Police in B.C.'s Lower Mainland continue to investigate five shootings — four of them fatal — over the holidays, which investigators are describing as "separate and tragic events."
The attacks began on Christmas Eve, when 28-year-old Bradley McPherson was shot dead at a house party in Surrey.
On Christmas Day, convenience store clerk Alok Gupta was gunned down in Surrey. Jeremy Olivier Bettan, 38, was killed in his Langley driveway on Boxing Day night and a 28-year-old man was found dead in Surrey Tuesday morning.
On Wednesday, a note and flowers were erected across the street from the convenience store were Gupta was killed, at the home where he ran for help.
"Rest in peace Alok Gupta," the note reads. "As human beings we tried our best to help save his life because he was still breathing but we didn't succeed. We are feeling extremely sad and our care and support goes out to his family."
The note is signed, "Love all the neighbours."

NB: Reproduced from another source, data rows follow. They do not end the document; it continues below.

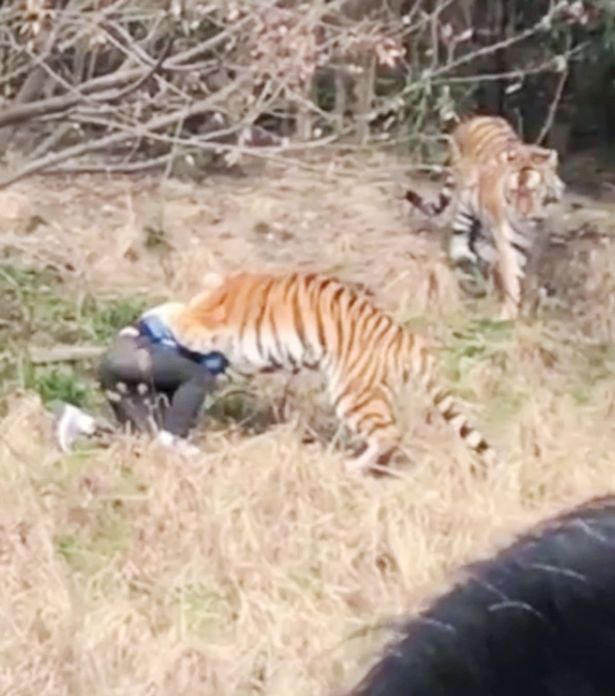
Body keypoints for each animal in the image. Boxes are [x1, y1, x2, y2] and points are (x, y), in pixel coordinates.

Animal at [152, 270, 498, 476]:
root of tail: (407, 337)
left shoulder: (213, 330)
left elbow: (179, 318)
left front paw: (159, 315)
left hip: (353, 393)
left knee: (389, 433)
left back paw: (354, 467)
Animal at [406, 115, 564, 320]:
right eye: (514, 192)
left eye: (535, 191)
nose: (523, 214)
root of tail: (472, 119)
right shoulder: (508, 241)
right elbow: (512, 276)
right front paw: (508, 314)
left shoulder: (539, 243)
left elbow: (530, 276)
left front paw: (528, 306)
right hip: (464, 199)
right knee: (460, 230)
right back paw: (465, 259)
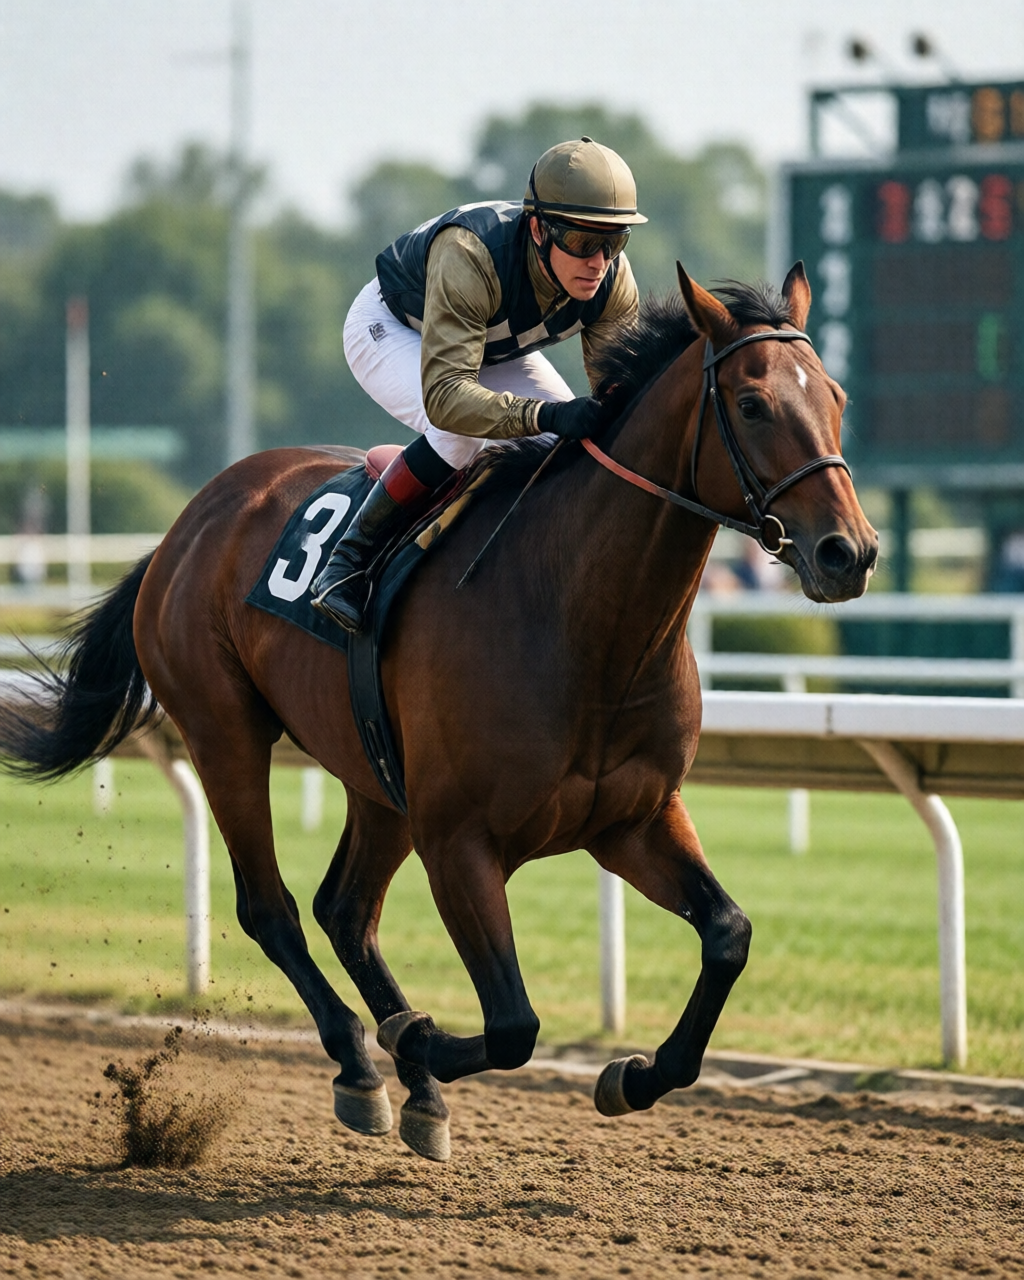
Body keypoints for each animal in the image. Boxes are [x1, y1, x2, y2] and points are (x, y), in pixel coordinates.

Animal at [0, 264, 877, 1163]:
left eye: (836, 396)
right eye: (752, 403)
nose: (849, 552)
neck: (581, 619)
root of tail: (187, 524)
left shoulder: (633, 820)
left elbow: (727, 935)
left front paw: (630, 1075)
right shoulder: (458, 840)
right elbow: (515, 1023)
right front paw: (416, 1038)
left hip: (377, 777)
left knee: (345, 911)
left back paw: (406, 1082)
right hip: (224, 732)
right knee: (273, 910)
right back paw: (362, 1059)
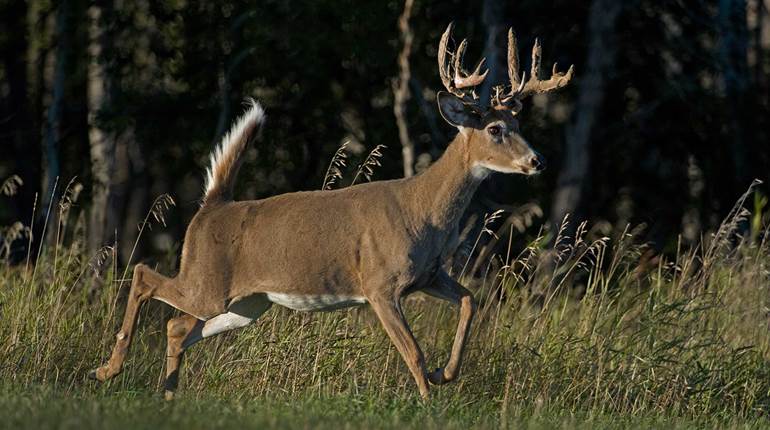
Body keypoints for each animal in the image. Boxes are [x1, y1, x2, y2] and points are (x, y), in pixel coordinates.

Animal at [90, 23, 573, 401]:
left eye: (519, 124)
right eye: (495, 129)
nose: (538, 161)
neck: (424, 213)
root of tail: (213, 206)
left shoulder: (428, 276)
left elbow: (470, 301)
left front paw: (446, 374)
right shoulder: (380, 283)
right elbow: (413, 351)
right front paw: (428, 400)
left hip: (246, 303)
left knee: (175, 325)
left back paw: (168, 393)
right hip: (206, 282)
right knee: (144, 276)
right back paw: (108, 370)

No arrests have been made in any of the fatalities or in connection with a fifth shooting early Christmas morning that left a 54-year-old woman recovering from a chest wound.
Guns used as currency
Investigators believe Tuesday's attack in Surrey was likely targeted, but insist the other shootings are only linked by the fact that they took place during the holiday season.

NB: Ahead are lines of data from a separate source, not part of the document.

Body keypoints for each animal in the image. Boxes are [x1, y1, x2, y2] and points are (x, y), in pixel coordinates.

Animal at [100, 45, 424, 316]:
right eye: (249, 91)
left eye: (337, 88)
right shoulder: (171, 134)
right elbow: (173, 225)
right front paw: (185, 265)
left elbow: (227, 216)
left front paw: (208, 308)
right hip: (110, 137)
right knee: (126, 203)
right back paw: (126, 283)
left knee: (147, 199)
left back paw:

On Wednesday, police identified the Surrey victim as Apollo-Lyn Simpson, 28.
"It's hard to say what is going on right now but it doesn't appear that these homicides are connected," said Sgt. Jennifer Pound with the Integrated Homicide Investigation Team.
Police said none of the incidents appear to be related to organized crime.
Simon Fraser University criminologist Rob Gordon said guns are more available than they were before due to a flourishing drug trade and proximity to the U.S. border.
"Certainly the influx of weapons is easier into the Vancouver area than other parts of British Columbia," Gordon said. "The guns are a commodity that are used in the same way that we might use dollars to go and purchase things. It's actually better currency because the guns increase in value once they cross the border."
The Vancouver area Gang Task Force has seized almost three times as many guns so far in 2011 than it did in all of 2010.